Convert every line of the listing below into a Markdown table with two columns, Row and Line. Number the rows in order and skip any blank lines.
** BEGIN **
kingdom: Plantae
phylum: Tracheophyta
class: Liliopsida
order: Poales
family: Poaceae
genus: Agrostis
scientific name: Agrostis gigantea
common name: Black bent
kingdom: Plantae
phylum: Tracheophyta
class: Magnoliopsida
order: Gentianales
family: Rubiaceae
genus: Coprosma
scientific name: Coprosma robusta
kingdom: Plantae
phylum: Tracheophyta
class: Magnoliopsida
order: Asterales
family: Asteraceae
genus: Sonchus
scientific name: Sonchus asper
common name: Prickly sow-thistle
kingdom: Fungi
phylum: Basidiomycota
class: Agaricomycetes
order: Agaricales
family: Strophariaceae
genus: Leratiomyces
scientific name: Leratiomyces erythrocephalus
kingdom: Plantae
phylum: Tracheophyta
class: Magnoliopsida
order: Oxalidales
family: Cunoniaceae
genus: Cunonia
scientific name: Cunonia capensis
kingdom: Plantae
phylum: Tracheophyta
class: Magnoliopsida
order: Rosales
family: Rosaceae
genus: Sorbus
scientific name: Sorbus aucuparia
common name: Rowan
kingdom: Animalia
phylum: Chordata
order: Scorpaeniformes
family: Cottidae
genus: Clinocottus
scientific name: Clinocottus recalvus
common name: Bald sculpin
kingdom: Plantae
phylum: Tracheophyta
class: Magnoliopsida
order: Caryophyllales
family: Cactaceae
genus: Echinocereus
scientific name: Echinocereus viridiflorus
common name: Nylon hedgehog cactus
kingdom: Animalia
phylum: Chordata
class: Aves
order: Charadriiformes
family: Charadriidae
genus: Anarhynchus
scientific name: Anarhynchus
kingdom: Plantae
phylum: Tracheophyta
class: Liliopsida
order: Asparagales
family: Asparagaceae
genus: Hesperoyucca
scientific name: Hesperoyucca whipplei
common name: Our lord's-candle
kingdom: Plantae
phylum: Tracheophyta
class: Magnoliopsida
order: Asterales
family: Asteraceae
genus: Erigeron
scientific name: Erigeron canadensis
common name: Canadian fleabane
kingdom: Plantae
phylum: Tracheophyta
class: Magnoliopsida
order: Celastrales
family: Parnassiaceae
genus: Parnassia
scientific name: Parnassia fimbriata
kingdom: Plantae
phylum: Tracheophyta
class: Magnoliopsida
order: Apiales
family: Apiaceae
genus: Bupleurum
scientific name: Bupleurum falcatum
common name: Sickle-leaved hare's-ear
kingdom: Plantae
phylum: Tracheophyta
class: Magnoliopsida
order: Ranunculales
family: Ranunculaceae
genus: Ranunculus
** END **
Exercise result:
| Row | Line |
|---|---|
| 1 | kingdom: Plantae |
| 2 | phylum: Tracheophyta |
| 3 | class: Liliopsida |
| 4 | order: Poales |
| 5 | family: Poaceae |
| 6 | genus: Agrostis |
| 7 | scientific name: Agrostis gigantea |
| 8 | common name: Black bent |
| 9 | kingdom: Plantae |
| 10 | phylum: Tracheophyta |
| 11 | class: Magnoliopsida |
| 12 | order: Gentianales |
| 13 | family: Rubiaceae |
| 14 | genus: Coprosma |
| 15 | scientific name: Coprosma robusta |
| 16 | kingdom: Plantae |
| 17 | phylum: Tracheophyta |
| 18 | class: Magnoliopsida |
| 19 | order: Asterales |
| 20 | family: Asteraceae |
| 21 | genus: Sonchus |
| 22 | scientific name: Sonchus asper |
| 23 | common name: Prickly sow-thistle |
| 24 | kingdom: Fungi |
| 25 | phylum: Basidiomycota |
| 26 | class: Agaricomycetes |
| 27 | order: Agaricales |
| 28 | family: Strophariaceae |
| 29 | genus: Leratiomyces |
| 30 | scientific name: Leratiomyces erythrocephalus |
| 31 | kingdom: Plantae |
| 32 | phylum: Tracheophyta |
| 33 | class: Magnoliopsida |
| 34 | order: Oxalidales |
| 35 | family: Cunoniaceae |
| 36 | genus: Cunonia |
| 37 | scientific name: Cunonia capensis |
| 38 | kingdom: Plantae |
| 39 | phylum: Tracheophyta |
| 40 | class: Magnoliopsida |
| 41 | order: Rosales |
| 42 | family: Rosaceae |
| 43 | genus: Sorbus |
| 44 | scientific name: Sorbus aucuparia |
| 45 | common name: Rowan |
| 46 | kingdom: Animalia |
| 47 | phylum: Chordata |
| 48 | order: Scorpaeniformes |
| 49 | family: Cottidae |
| 50 | genus: Clinocottus |
| 51 | scientific name: Clinocottus recalvus |
| 52 | common name: Bald sculpin |
| 53 | kingdom: Plantae |
| 54 | phylum: Tracheophyta |
| 55 | class: Magnoliopsida |
| 56 | order: Caryophyllales |
| 57 | family: Cactaceae |
| 58 | genus: Echinocereus |
| 59 | scientific name: Echinocereus viridiflorus |
| 60 | common name: Nylon hedgehog cactus |
| 61 | kingdom: Animalia |
| 62 | phylum: Chordata |
| 63 | class: Aves |
| 64 | order: Charadriiformes |
| 65 | family: Charadriidae |
| 66 | genus: Anarhynchus |
| 67 | scientific name: Anarhynchus |
| 68 | kingdom: Plantae |
| 69 | phylum: Tracheophyta |
| 70 | class: Liliopsida |
| 71 | order: Asparagales |
| 72 | family: Asparagaceae |
| 73 | genus: Hesperoyucca |
| 74 | scientific name: Hesperoyucca whipplei |
| 75 | common name: Our lord's-candle |
| 76 | kingdom: Plantae |
| 77 | phylum: Tracheophyta |
| 78 | class: Magnoliopsida |
| 79 | order: Asterales |
| 80 | family: Asteraceae |
| 81 | genus: Erigeron |
| 82 | scientific name: Erigeron canadensis |
| 83 | common name: Canadian fleabane |
| 84 | kingdom: Plantae |
| 85 | phylum: Tracheophyta |
| 86 | class: Magnoliopsida |
| 87 | order: Celastrales |
| 88 | family: Parnassiaceae |
| 89 | genus: Parnassia |
| 90 | scientific name: Parnassia fimbriata |
| 91 | kingdom: Plantae |
| 92 | phylum: Tracheophyta |
| 93 | class: Magnoliopsida |
| 94 | order: Apiales |
| 95 | family: Apiaceae |
| 96 | genus: Bupleurum |
| 97 | scientific name: Bupleurum falcatum |
| 98 | common name: Sickle-leaved hare's-ear |
| 99 | kingdom: Plantae |
| 100 | phylum: Tracheophyta |
| 101 | class: Magnoliopsida |
| 102 | order: Ranunculales |
| 103 | family: Ranunculaceae |
| 104 | genus: Ranunculus |